BIG SPRING CARE CENTER FOR REHAB AND HEALTHCARE is owned by a for-profit company. For-profit facilities operate as businesses with obligations to shareholders or private owners. The facility is operated by PRIME HEALTHCARE MANAGEMENT, a chain that manages multiple nursing homes. With 60 certified beds and approximately 46 residents (about 77% occupancy), it is a smaller facility located in HUMANSVILLE, Missouri.

How Does Big Spring For Rehab And Healthcare Compare to Other Missouri Nursing Homes?

Compared to the 100 nursing homes in Missouri, BIG SPRING CARE CENTER FOR REHAB AND HEALTHCARE's overall rating (1 stars) is below the state average of 2.5, staff turnover (81%) is significantly higher than the state average of 46%, and health inspection rating (1 stars) is much below the national benchmark.

What Should Families Ask When Visiting Big Spring For Rehab And Healthcare?

Based on this facility's data, families visiting should ask: "How do you ensure continuity of care given staff turnover, and what is your staff retention strategy?" "Can you walk me through typical staffing levels on day, evening, and night shifts?" "Can I visit during a mealtime to observe dining assistance and food quality?" "How do you handle medical emergencies, and what is your hospital transfer rate?" These questions are particularly relevant given the facility's high staff turnover rate and the below-average staffing rating.

Is Big Spring For Rehab And Healthcare Safe?

Based on CMS inspection data, BIG SPRING CARE CENTER FOR REHAB AND HEALTHCARE has a clean safety record: no substantiated abuse findings (meaning no confirmed cases of resident harm), no Immediate Jeopardy citations (the most serious violation level indicating risk of serious injury or death), and is not on the Special Focus Facility watch list (a federal program monitoring the lowest-performing 1% of nursing homes). The facility has a 1-star overall rating and ranks #100 of 100 nursing homes in Missouri. While no facility is perfect, families should still ask about staff-to-resident ratios and recent inspection results during their visit.

Do Nurses at Big Spring For Rehab And Healthcare Stick Around?

Staff turnover at BIG SPRING CARE CENTER FOR REHAB AND HEALTHCARE is high. At 81%, the facility is 35 percentage points above the Missouri average of 46%. Registered Nurse turnover is particularly concerning at 67%. RNs handle complex medical decisions and coordinate care — frequent RN changes can directly impact care quality. High turnover means new staff may not know residents' individual needs, medications, or preferences. It can also be disorienting for residents, especially those with dementia who rely on familiar faces. Families should ask: What is causing the turnover? What retention programs are in place? How do you ensure care continuity during staff transitions?

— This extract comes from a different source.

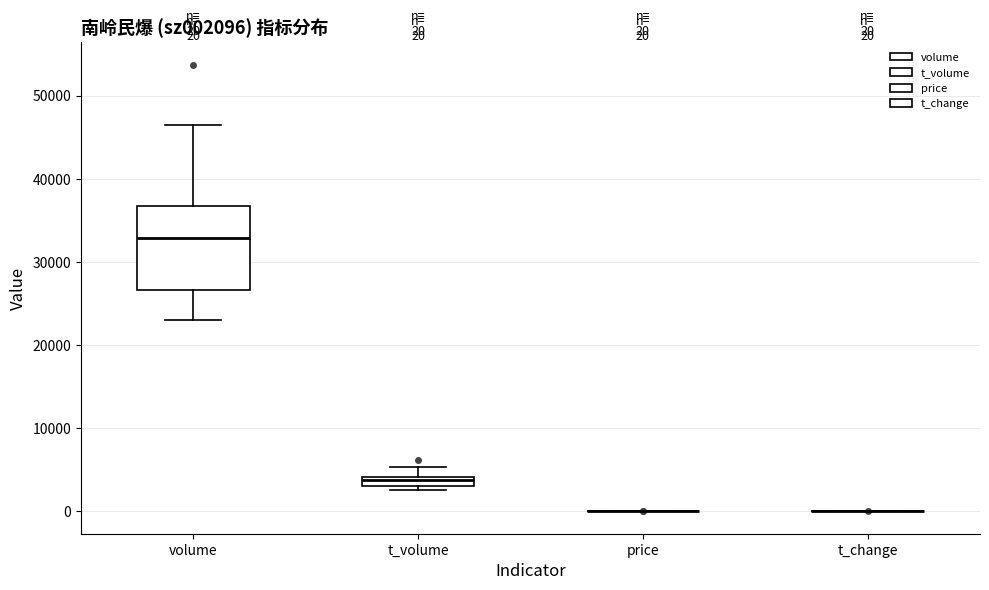

Comparing the boxes themselves (not the whiskers), which one is the tallest?

volume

Was Big Spring For Rehab And Healthcare Ever Fined?

BIG SPRING CARE CENTER FOR REHAB AND HEALTHCARE has no federal fines on record. CMS issues fines when nursing homes fail to meet care standards or don't correct problems found during inspections. The absence of fines suggests the facility has either maintained compliance or corrected any issues before penalties were assessed. This is a positive indicator, though families should still review recent inspection reports for the full picture.

Is Big Spring For Rehab And Healthcare on Any Federal Watch List?

BIG SPRING CARE CENTER FOR REHAB AND HEALTHCARE is not on any federal watch list. The most significant is the Special Focus Facility (SFF) program, which identifies the bottom 1% of nursing homes nationally based on persistent, serious quality problems. Not being on this list means the facility has avoided the pattern of deficiencies that triggers enhanced federal oversight. This is a positive indicator, though families should still review the facility's inspection history directly.